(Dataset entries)
___

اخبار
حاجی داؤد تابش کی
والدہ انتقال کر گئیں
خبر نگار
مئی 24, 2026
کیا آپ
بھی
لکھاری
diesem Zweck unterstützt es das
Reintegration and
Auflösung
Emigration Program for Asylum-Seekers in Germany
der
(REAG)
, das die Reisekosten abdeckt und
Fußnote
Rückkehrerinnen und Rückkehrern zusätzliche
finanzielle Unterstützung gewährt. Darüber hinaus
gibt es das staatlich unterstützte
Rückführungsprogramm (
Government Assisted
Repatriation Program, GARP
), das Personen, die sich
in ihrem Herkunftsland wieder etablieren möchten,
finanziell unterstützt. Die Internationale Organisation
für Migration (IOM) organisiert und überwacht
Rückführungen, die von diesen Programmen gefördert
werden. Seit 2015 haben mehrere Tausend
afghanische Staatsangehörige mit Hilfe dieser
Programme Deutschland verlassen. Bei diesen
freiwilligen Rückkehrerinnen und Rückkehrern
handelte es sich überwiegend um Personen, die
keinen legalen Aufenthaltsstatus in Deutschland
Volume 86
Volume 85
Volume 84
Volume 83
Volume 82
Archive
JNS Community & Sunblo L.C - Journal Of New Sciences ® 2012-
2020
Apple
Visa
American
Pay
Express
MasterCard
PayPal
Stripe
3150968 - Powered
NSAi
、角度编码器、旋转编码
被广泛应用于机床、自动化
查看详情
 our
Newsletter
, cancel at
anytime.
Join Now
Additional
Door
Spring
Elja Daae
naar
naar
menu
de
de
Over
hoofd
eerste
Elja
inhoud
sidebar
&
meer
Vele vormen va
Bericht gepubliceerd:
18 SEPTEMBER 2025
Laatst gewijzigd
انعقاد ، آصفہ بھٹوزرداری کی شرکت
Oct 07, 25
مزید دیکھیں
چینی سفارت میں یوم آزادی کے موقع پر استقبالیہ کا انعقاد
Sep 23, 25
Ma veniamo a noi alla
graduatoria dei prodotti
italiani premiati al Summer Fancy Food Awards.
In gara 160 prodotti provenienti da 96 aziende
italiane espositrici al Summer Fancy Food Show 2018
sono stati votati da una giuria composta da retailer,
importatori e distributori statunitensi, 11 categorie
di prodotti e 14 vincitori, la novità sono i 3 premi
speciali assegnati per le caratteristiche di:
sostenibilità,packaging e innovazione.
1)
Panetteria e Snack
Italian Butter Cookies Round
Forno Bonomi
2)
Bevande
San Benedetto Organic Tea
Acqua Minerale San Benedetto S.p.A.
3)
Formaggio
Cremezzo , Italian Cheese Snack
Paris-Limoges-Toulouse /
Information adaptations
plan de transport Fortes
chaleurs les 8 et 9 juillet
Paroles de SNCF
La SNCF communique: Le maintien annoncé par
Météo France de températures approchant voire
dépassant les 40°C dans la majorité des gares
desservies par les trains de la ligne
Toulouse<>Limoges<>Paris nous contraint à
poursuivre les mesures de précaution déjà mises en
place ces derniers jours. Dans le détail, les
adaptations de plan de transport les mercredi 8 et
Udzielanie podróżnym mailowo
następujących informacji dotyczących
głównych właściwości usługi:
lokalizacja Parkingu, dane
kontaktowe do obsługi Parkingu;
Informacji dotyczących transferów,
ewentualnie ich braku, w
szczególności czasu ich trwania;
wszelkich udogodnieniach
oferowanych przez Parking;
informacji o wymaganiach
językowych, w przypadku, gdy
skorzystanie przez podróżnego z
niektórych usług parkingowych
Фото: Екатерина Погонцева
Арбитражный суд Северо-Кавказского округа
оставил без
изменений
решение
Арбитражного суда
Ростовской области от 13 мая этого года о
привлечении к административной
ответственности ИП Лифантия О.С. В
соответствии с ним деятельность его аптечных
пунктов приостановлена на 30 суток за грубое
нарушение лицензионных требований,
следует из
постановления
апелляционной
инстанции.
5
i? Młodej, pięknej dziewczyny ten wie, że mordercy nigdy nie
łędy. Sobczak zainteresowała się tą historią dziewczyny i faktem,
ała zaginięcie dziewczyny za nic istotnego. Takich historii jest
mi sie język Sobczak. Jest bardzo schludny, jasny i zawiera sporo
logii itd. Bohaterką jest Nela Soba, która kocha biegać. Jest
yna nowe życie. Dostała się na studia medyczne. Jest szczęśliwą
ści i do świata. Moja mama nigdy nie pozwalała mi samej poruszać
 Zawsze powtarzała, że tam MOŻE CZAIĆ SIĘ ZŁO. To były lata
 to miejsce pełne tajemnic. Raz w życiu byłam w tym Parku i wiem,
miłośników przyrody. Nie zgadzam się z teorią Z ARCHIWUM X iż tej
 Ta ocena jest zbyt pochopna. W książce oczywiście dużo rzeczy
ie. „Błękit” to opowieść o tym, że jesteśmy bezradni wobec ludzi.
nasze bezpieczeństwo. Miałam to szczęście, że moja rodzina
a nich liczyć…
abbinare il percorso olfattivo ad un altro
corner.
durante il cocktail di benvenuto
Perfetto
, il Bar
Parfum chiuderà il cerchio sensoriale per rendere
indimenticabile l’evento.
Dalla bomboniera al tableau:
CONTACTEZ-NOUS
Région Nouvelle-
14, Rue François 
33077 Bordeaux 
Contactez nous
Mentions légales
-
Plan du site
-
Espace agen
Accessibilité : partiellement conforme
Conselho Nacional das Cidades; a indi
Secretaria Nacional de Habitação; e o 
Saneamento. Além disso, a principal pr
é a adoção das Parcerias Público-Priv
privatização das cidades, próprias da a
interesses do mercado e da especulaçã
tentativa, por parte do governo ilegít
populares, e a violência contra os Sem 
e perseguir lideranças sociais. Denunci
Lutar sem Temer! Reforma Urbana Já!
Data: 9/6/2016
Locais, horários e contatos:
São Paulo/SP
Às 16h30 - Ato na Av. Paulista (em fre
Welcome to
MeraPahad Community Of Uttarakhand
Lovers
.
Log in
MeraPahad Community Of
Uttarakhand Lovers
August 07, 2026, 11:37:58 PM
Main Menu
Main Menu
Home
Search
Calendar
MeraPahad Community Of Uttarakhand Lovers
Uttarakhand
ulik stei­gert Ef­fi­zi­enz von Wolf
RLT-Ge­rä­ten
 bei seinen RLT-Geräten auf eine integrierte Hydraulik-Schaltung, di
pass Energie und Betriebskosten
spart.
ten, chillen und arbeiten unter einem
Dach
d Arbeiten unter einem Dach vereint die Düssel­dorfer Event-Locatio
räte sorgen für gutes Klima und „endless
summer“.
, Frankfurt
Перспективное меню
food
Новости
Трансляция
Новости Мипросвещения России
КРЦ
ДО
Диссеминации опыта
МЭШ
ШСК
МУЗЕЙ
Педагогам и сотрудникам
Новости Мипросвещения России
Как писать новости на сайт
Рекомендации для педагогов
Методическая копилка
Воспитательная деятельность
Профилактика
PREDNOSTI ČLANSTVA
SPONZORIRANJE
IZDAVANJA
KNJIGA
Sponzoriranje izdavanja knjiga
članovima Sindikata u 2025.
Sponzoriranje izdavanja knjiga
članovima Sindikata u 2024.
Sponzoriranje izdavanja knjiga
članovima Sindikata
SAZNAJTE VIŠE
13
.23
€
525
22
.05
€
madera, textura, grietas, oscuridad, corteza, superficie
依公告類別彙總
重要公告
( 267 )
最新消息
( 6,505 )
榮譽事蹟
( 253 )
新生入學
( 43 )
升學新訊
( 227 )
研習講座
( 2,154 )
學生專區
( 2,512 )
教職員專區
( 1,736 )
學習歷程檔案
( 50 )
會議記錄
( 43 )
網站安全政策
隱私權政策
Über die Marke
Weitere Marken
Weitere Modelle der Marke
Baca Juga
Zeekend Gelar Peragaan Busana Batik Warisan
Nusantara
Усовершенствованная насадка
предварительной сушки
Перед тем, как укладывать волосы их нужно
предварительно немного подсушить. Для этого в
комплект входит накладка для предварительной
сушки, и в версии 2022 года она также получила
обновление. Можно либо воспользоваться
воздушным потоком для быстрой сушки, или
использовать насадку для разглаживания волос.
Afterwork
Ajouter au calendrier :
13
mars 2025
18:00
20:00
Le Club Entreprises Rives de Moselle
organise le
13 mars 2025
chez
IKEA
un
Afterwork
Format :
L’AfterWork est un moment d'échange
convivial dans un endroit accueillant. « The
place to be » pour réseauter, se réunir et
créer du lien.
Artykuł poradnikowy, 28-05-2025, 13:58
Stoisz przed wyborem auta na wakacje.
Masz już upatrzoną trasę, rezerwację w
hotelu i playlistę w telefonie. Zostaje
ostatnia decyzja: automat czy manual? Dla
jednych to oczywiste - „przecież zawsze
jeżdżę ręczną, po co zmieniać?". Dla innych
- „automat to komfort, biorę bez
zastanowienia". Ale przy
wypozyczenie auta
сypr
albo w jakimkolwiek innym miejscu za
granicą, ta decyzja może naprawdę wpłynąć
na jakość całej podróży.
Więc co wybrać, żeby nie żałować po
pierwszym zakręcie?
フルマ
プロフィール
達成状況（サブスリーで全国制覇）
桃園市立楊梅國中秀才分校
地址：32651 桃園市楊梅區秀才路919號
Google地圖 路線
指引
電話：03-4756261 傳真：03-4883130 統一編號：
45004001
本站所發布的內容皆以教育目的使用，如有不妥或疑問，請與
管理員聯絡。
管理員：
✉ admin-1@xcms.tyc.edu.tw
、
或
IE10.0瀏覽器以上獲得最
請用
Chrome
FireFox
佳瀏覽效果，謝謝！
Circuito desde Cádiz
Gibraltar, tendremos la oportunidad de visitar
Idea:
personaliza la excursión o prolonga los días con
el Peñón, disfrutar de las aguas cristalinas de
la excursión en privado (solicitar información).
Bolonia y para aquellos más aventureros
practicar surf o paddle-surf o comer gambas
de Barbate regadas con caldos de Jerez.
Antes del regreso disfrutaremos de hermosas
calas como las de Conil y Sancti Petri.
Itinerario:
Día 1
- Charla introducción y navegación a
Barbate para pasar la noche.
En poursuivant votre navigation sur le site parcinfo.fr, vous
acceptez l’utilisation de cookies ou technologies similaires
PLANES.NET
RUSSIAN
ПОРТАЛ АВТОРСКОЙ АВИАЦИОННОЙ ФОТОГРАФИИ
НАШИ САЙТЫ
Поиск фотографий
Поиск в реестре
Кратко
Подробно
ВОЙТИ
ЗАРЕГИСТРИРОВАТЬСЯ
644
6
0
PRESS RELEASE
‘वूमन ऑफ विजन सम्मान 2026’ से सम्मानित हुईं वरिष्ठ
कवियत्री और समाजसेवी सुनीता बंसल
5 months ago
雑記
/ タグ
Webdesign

___

● BRIEF
Extract exactly and only the lines above from the line containing "JNS Community &" through the line containing "In gara 160", both end lines included.

● RESULT BELOW
JNS Community & Sunblo L.C - Journal Of New Sciences ® 2012-
2020
Apple
Visa
American
Pay
Express
MasterCard
PayPal
Stripe
3150968 - Powered
NSAi
、角度编码器、旋转编码
被广泛应用于机床、自动化
查看详情
 our
Newsletter
, cancel at
anytime.
Join Now
Additional
Door
Spring
Elja Daae
naar
naar
menu
de
de
Over
hoofd
eerste
Elja
inhoud
sidebar
&
meer
Vele vormen va
Bericht gepubliceerd:
18 SEPTEMBER 2025
Laatst gewijzigd
انعقاد ، آصفہ بھٹوزرداری کی شرکت
Oct 07, 25
مزید دیکھیں
چینی سفارت میں یوم آزادی کے موقع پر استقبالیہ کا انعقاد
Sep 23, 25
Ma veniamo a noi alla
graduatoria dei prodotti
italiani premiati al Summer Fancy Food Awards.
In gara 160 prodotti provenienti da 96 aziende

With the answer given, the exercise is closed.